Exercise instructions: Identify all lines in the data containing the string "input". Copy them out.
(Recorded data Opens)
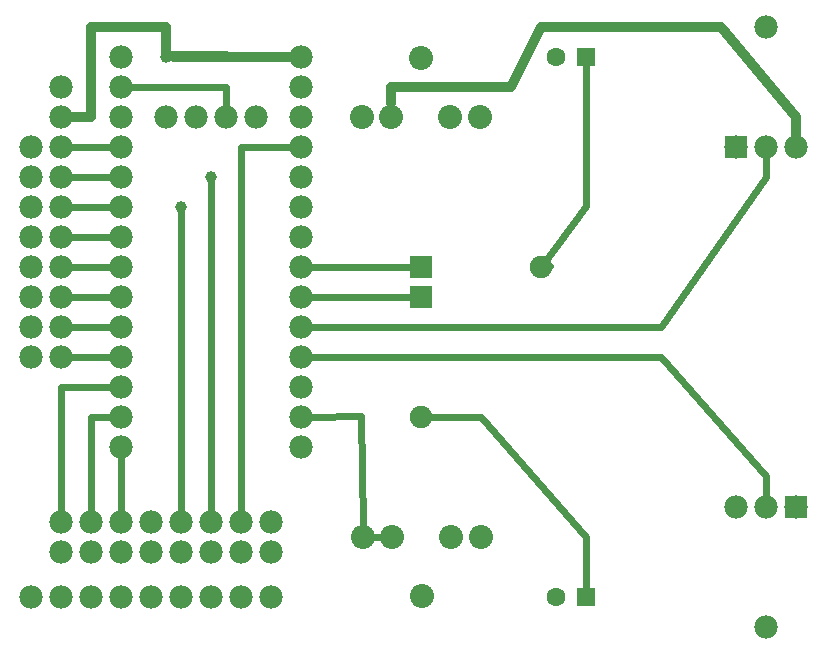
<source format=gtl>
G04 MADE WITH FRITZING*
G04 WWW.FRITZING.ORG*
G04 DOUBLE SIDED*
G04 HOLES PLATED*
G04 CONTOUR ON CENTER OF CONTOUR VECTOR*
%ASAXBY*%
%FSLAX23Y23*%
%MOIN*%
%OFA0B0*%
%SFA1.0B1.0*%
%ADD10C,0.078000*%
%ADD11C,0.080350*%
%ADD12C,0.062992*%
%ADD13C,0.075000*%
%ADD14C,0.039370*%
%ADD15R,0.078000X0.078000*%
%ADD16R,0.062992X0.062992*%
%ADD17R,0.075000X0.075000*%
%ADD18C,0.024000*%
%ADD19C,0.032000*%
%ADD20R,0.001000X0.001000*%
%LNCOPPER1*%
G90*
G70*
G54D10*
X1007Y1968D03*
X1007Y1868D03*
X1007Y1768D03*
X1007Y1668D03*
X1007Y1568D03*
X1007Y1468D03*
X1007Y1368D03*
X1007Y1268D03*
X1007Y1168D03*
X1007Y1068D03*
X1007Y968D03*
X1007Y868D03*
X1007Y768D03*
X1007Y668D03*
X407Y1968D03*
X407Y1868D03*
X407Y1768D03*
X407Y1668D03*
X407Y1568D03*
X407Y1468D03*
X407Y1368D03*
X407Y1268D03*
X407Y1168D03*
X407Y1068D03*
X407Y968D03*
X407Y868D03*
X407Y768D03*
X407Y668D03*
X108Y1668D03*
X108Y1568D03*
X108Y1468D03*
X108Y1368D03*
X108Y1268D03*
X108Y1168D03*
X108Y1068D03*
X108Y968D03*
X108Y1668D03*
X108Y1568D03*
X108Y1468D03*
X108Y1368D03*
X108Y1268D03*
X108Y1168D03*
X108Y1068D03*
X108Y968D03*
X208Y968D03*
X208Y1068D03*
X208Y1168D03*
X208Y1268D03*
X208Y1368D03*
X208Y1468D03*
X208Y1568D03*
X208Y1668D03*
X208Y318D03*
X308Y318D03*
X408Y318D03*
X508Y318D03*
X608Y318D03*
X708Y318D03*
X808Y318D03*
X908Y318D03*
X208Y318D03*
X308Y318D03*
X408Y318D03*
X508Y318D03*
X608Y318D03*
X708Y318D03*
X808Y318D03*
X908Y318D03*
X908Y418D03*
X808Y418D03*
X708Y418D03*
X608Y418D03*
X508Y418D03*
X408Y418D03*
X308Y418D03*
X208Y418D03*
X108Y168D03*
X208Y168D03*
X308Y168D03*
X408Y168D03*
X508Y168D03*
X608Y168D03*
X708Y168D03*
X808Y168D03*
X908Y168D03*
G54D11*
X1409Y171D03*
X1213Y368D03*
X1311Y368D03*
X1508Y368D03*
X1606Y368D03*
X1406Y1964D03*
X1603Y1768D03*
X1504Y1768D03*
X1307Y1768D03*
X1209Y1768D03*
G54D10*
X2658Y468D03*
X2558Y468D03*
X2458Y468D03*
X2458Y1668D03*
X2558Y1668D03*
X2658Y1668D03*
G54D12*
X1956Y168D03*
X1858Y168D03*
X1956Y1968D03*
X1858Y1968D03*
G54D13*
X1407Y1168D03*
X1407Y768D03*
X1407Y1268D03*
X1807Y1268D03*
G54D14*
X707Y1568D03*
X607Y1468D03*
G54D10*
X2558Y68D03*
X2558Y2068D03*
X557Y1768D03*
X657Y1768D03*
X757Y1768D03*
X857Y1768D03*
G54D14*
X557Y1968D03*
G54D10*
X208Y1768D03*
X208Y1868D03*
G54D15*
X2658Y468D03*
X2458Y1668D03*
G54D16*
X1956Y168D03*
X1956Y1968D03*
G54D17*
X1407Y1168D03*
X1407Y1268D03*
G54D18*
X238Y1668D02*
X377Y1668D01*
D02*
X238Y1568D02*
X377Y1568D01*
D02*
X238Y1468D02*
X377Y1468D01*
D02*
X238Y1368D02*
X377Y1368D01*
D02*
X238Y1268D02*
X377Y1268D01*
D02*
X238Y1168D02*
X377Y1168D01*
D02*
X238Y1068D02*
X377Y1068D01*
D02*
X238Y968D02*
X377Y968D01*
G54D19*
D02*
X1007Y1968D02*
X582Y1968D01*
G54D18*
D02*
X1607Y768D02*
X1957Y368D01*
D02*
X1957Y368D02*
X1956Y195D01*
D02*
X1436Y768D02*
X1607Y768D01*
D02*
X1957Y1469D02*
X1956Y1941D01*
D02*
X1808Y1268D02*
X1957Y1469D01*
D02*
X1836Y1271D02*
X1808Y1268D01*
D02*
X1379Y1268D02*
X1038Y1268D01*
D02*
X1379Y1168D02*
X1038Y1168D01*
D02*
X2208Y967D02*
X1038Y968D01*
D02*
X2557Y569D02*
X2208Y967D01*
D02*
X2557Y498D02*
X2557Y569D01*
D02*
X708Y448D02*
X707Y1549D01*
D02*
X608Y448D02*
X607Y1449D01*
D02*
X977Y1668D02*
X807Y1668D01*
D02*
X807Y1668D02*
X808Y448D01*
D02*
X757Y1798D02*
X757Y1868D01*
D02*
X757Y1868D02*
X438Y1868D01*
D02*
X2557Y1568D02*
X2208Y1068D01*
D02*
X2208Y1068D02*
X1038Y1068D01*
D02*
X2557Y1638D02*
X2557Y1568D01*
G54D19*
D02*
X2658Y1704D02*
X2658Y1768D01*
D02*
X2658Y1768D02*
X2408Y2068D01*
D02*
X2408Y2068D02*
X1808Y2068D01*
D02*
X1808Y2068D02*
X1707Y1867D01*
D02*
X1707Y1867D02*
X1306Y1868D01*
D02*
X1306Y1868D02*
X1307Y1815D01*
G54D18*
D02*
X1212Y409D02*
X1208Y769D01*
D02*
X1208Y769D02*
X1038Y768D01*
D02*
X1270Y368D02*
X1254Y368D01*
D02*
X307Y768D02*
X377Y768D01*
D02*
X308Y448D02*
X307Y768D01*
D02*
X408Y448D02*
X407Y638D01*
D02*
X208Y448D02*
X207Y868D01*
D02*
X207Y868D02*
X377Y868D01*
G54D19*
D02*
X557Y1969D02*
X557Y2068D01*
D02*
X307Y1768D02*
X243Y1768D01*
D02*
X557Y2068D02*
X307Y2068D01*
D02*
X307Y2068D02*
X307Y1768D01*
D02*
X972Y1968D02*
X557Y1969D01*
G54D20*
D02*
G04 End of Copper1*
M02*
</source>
(Recorded data Closes)
(Recorded data Opens)
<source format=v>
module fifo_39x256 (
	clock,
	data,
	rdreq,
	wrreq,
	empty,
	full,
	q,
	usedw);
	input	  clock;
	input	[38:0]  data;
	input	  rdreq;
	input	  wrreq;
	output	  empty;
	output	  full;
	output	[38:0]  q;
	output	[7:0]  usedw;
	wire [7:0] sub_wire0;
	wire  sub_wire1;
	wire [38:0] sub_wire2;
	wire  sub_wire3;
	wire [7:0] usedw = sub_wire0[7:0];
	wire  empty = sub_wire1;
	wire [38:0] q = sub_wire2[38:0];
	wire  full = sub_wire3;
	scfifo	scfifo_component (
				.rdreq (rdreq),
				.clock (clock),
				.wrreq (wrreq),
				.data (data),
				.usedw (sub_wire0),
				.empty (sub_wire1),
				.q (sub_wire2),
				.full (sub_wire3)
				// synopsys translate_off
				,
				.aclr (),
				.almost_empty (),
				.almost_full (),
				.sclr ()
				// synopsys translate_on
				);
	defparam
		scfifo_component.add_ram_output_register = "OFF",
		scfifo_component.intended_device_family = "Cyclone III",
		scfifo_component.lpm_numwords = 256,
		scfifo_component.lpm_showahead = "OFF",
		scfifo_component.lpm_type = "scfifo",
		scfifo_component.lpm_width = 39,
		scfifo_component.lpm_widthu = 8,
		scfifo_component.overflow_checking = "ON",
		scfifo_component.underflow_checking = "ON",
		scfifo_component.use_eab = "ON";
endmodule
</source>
(Recorded data Closes)
Expected output:
	input	  clock;
	input	[38:0]  data;
	input	  rdreq;
	input	  wrreq;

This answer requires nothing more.